═════ COLLECTED DATA ═════

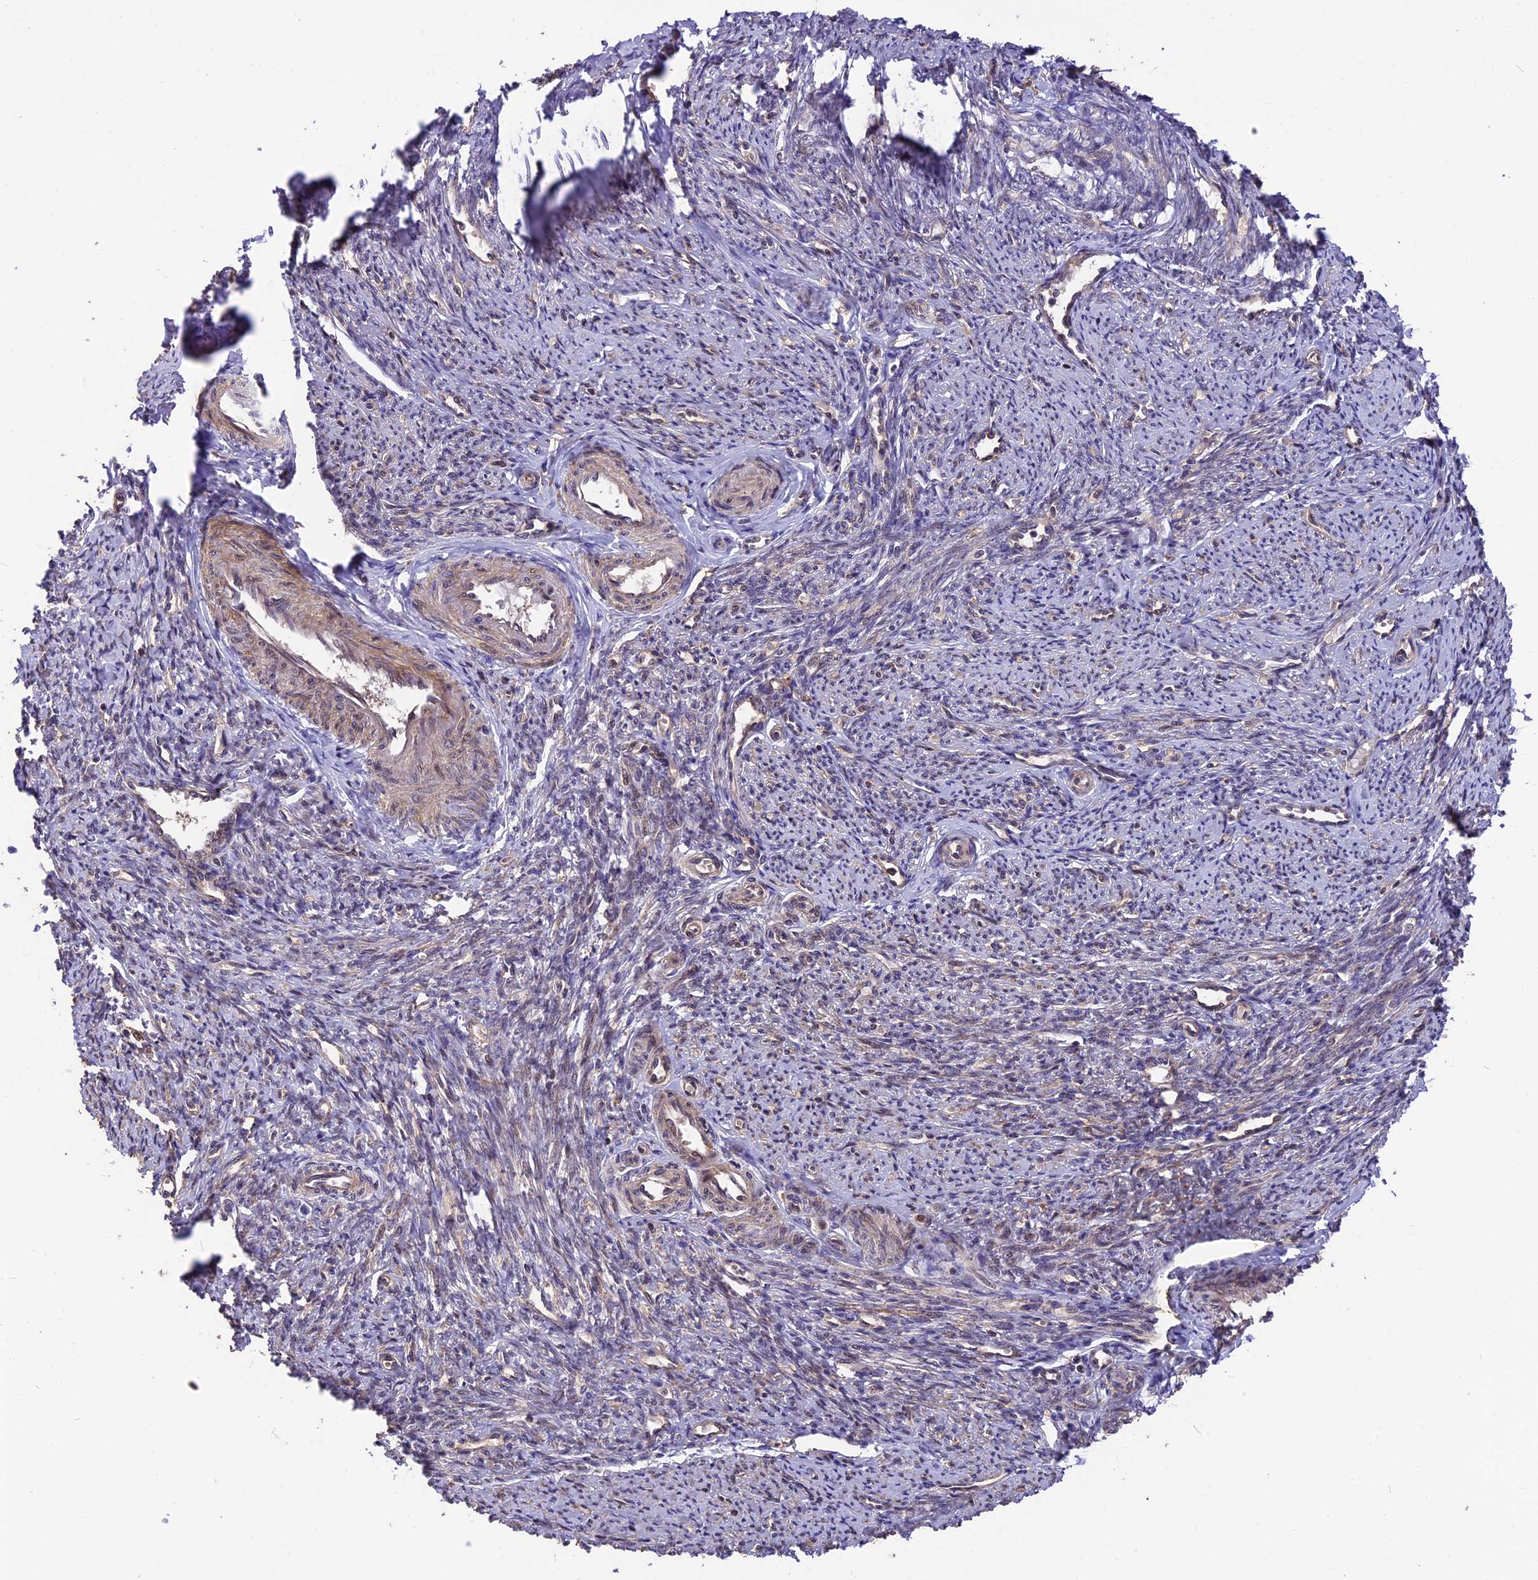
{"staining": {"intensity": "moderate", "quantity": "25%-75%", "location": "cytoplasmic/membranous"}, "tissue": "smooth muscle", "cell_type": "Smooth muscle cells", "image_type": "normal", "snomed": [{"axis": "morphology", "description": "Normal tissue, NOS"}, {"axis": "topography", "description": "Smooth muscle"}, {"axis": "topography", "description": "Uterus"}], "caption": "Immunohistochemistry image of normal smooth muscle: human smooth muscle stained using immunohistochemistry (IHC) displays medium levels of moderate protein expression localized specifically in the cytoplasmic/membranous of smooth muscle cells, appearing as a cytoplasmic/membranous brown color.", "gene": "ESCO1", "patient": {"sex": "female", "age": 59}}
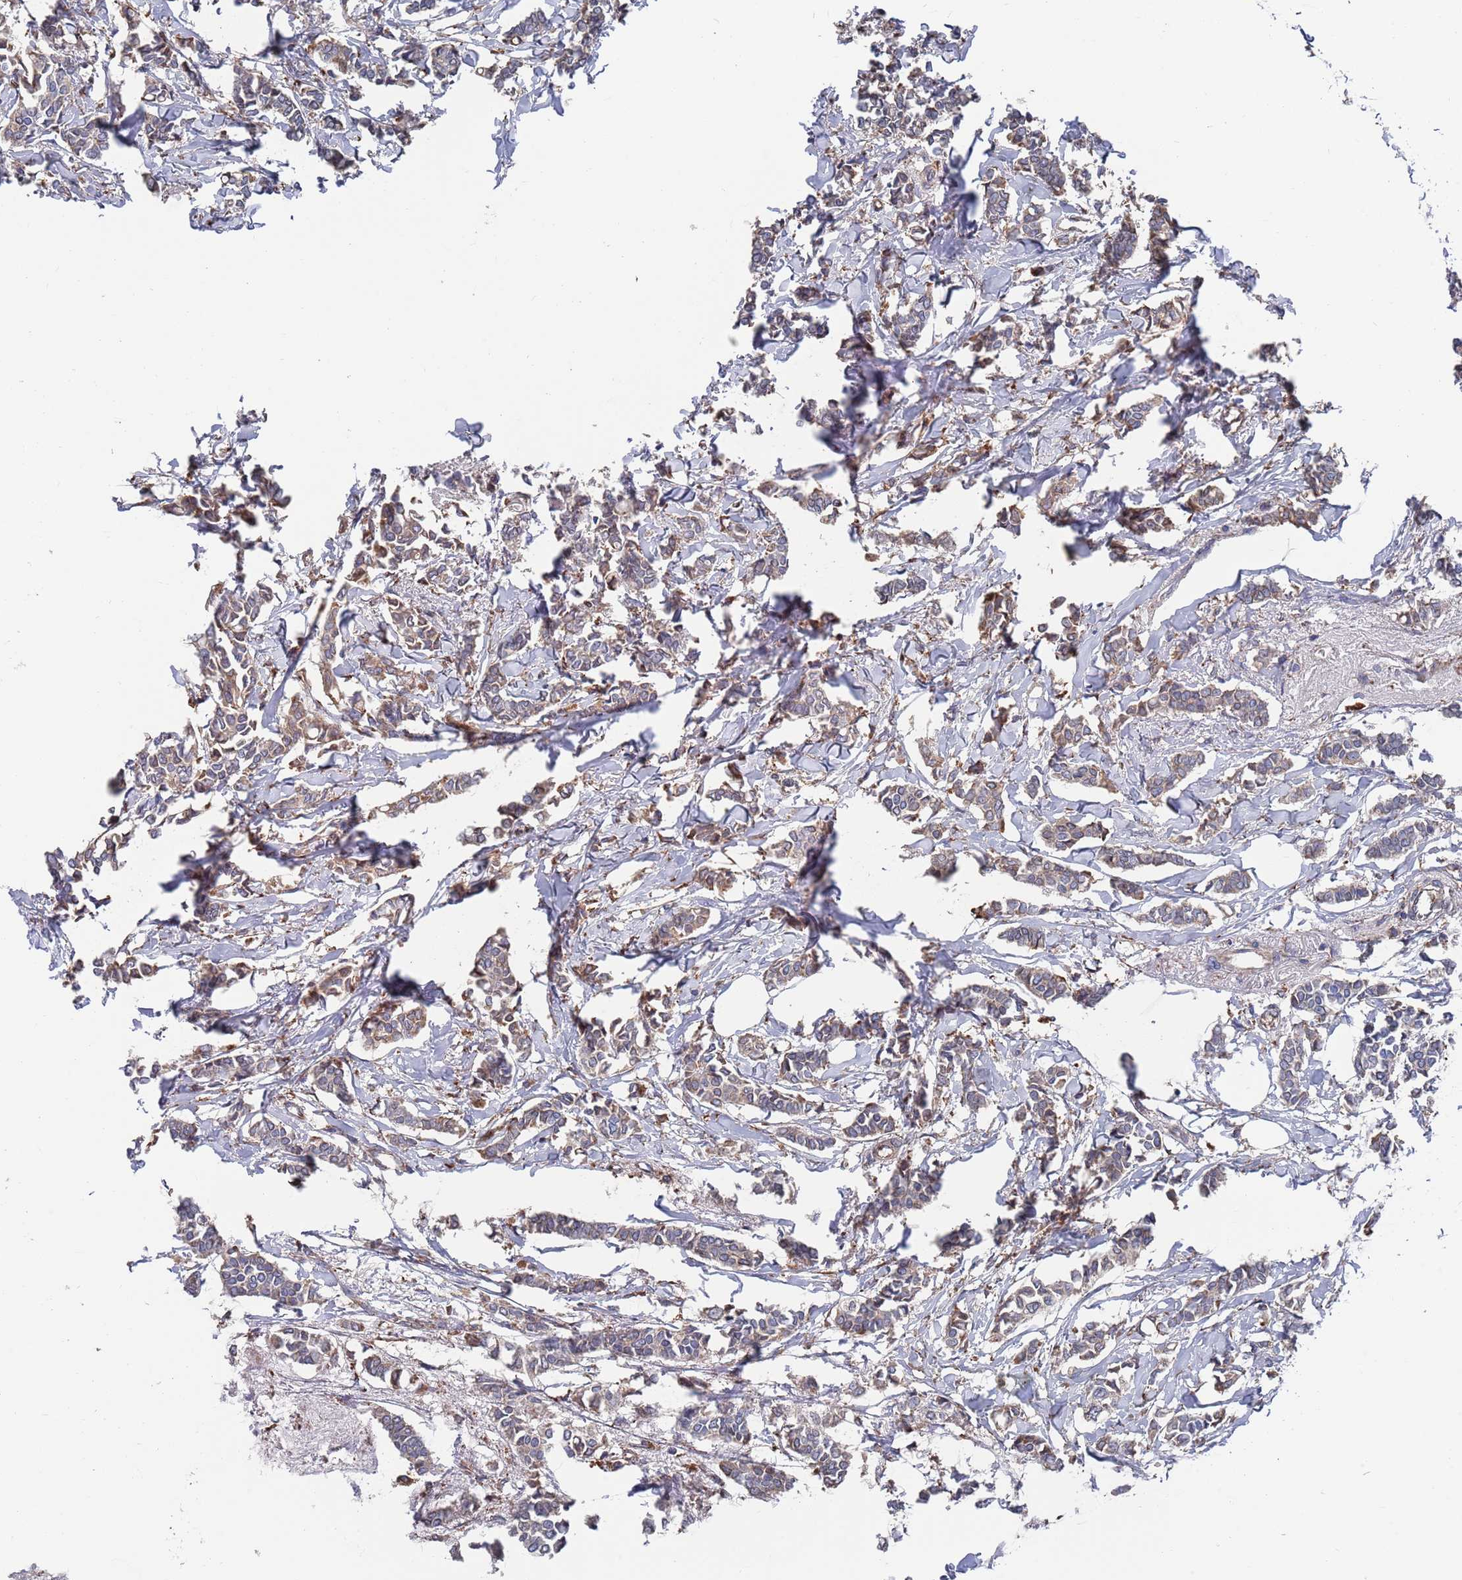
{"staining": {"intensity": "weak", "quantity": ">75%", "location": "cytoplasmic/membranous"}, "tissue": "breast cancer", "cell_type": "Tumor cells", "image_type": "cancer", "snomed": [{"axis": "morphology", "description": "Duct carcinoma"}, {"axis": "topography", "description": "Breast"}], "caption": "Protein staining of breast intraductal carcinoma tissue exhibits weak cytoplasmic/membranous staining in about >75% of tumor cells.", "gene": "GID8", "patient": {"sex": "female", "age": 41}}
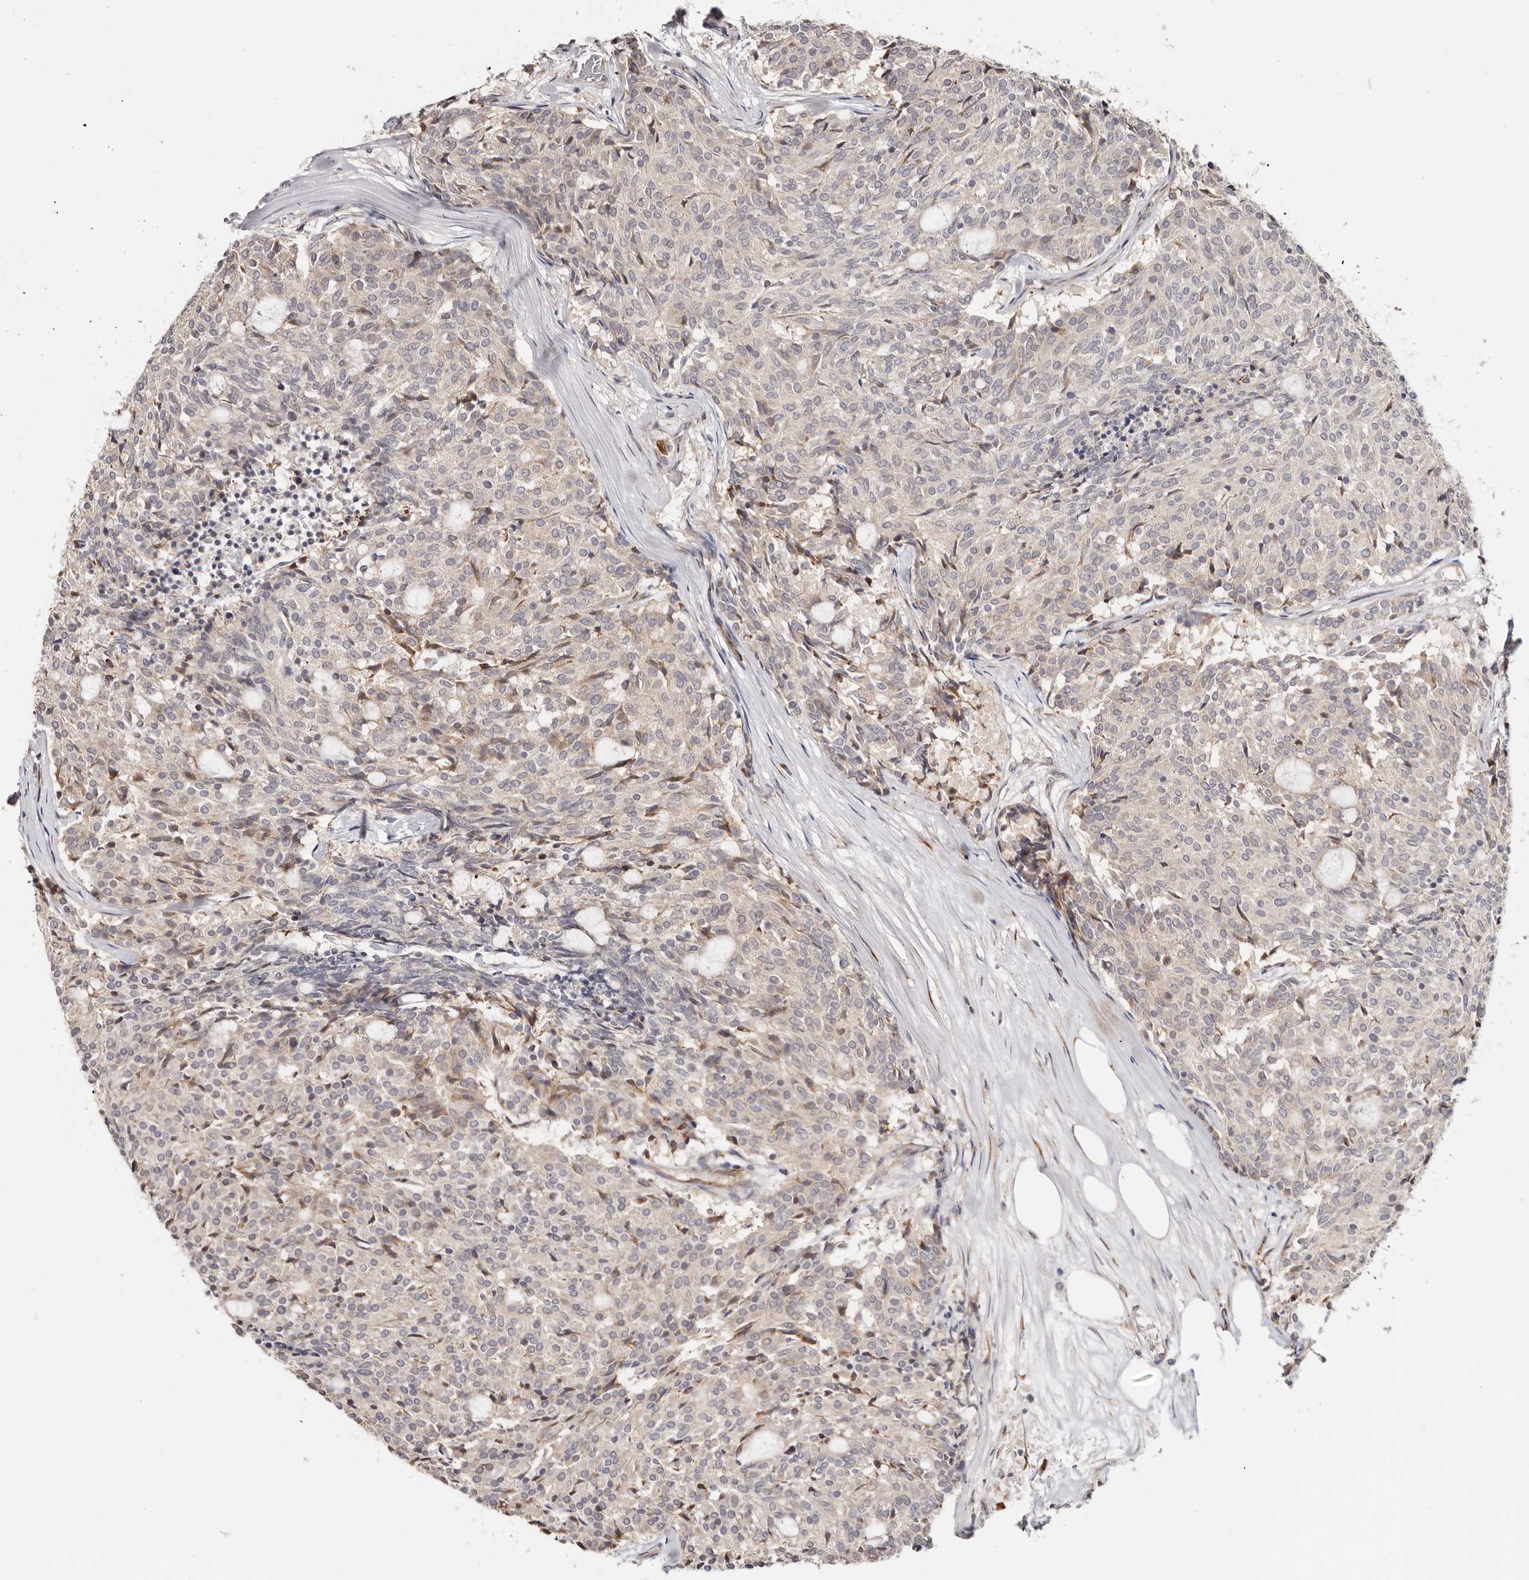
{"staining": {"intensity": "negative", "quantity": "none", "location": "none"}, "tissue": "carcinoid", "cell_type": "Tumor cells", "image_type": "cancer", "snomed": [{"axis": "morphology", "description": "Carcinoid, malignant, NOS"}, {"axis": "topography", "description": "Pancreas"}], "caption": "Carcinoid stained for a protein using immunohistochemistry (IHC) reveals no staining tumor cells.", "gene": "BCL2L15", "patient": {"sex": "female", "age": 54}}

═════

* TASK REQUIREMENTS: An exact reproduction of the data is needed, with no pictures included.

* SOLUTION FOR THIS PROBLEM:
{"staining": {"intensity": "moderate", "quantity": "25%-75%", "location": "cytoplasmic/membranous"}, "tissue": "smooth muscle", "cell_type": "Smooth muscle cells", "image_type": "normal", "snomed": [{"axis": "morphology", "description": "Normal tissue, NOS"}, {"axis": "topography", "description": "Smooth muscle"}, {"axis": "topography", "description": "Uterus"}], "caption": "Immunohistochemistry image of normal smooth muscle: human smooth muscle stained using immunohistochemistry (IHC) displays medium levels of moderate protein expression localized specifically in the cytoplasmic/membranous of smooth muscle cells, appearing as a cytoplasmic/membranous brown color.", "gene": "ESCO1", "patient": {"sex": "female", "age": 59}}
{"staining": {"intensity": "weak", "quantity": ">75%", "location": "cytoplasmic/membranous"}, "tissue": "breast cancer", "cell_type": "Tumor cells", "image_type": "cancer", "snomed": [{"axis": "morphology", "description": "Duct carcinoma"}, {"axis": "topography", "description": "Breast"}], "caption": "Protein staining of breast intraductal carcinoma tissue exhibits weak cytoplasmic/membranous staining in about >75% of tumor cells.", "gene": "GID8", "patient": {"sex": "female", "age": 41}}
{"staining": {"intensity": "negative", "quantity": "none", "location": "none"}, "tissue": "carcinoid", "cell_type": "Tumor cells", "image_type": "cancer", "snomed": [{"axis": "morphology", "description": "Carcinoid, malignant, NOS"}, {"axis": "topography", "description": "Pancreas"}], "caption": "Carcinoid stained for a protein using immunohistochemistry (IHC) reveals no staining tumor cells.", "gene": "BCL2L15", "patient": {"sex": "female", "age": 54}}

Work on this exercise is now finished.